Transcription factors (TFs) are key proteins involved in transcriptional regulation that modulate the rate of gene transcription through their specific binding at transcription factor binding sites (TFBSs). Hence, it is critical to accurately map TF-DNA interactions to understand gene regulation. Our group has been involved in the development and maintenance of key open-access resources and new computational methods to advance the mapping of TF-DNA interactions in genomes. For instance, we maintain the JASPAR (1) and UniBind (2, 3) databases to store high-quality TF binding profiles (JASPAR) and direct TF-DNA interactions (UniBind) across species.
While UniBind stores TFBSs predicted from ChIP-seq data, we aim to expand it with the prediction of TFBSs from open chromatin data (Dnase-seq and ATAC-seq).

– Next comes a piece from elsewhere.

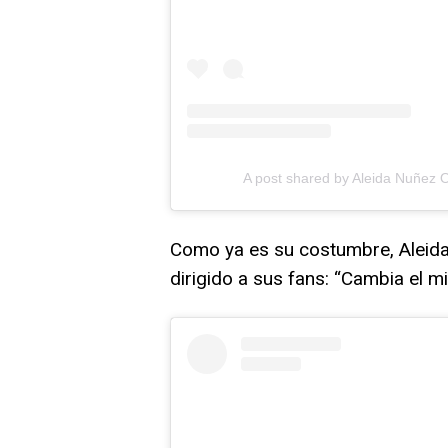
A post shared by Aleida Nuñez
Como ya es su costumbre, Aleid
dirigido a sus fans: “Cambia el m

The candidate will participate in this effort by performing a benchmark of existing state-of-the-art method that predict TFBSs from DNase-seq and ATAC-seq data (e.g., HINT-ATAC (4), maxATAC (5), TAMC (6), and TRACE (7)). The results of the benchmark will identify the optimal method to process large-scale datasets of publicly available open chromatin data. The predictions obtained will expand the sets of TFBSs currently stored in UniBind. Finally, the candidate will explore the possibility of extending this project to the analysis of deep learning models applied to ATAC-seq data if time allows.
Advantageously, we have expertise in the in depth analyses of high-throughput ‘omics data dedicated to the analyses of transcriptional regulation and in the development of internationally renowned resources for the community. It will provide an optimal learning environment to the selected student. During the course of the project, the student will be exposed to software development and computational approaches for the management, analyses, and interpretation of large-scale, high-throughput sequencing data.
References:
1. Castro-Mondragon,J.A., Riudavets-Puig,R., Rauluseviciute,I., Berhanu Lemma,R., Turchi,L., Blanc-Mathieu,R., Lucas,J., Boddie,P., Khan,A., Manosalva Pérez,N., et al. (2022) JASPAR 2022: the 9th release of the open-access database of transcription factor binding profiles. Nucleic Acids Research, 50, D165–D173.
2. Gheorghe,M., Sandve,G.K., Khan,A., Chèneby,J., Ballester,B. and Mathelier,A. (2019) A map of direct TF–DNA interactions in the human genome. Nucleic Acids Res, 47, e21–e21.
3. Puig,R.R., Boddie,P., Khan,A., Castro-Mondragon,J.A. and Mathelier,A. (2021) UniBind: maps of high-confidence direct TF-DNA interactions across nine species. BMC Genomics, 22, 482.
4. Li,Z., Schulz,M.H., Look,T., Begemann,M., Zenke,M. and Costa,I.G. (2019) Identification of transcription factor binding sites using ATAC-seq. Genome Biology, 20, 45.
5. Cazares,T.A., Rizvi,F.W., Iyer,B., Chen,X., Kotliar,M., Bejjani,A.T., Wayman,J.A., Donmez,O., Wronowski,B., Parameswaran,S., et al. (2023) maxATAC: Genome-scale transcription-factor binding prediction from ATAC-seq with deep neural networks. PLOS Computational Biology, 19, e1010863.
6. Yang,T. and Henao,R. (2022) TAMC: A deep-learning approach to predict motif-centric transcriptional factor binding activity based on ATAC-seq profile. PLOS Computational Biology, 18, e1009921.
7. Ouyang,N. and Boyle,A.P. (2020) TRACE: transcription factor footprinting using chromatin accessibility data and DNA sequence. Genome Res., 30, 1040–1046.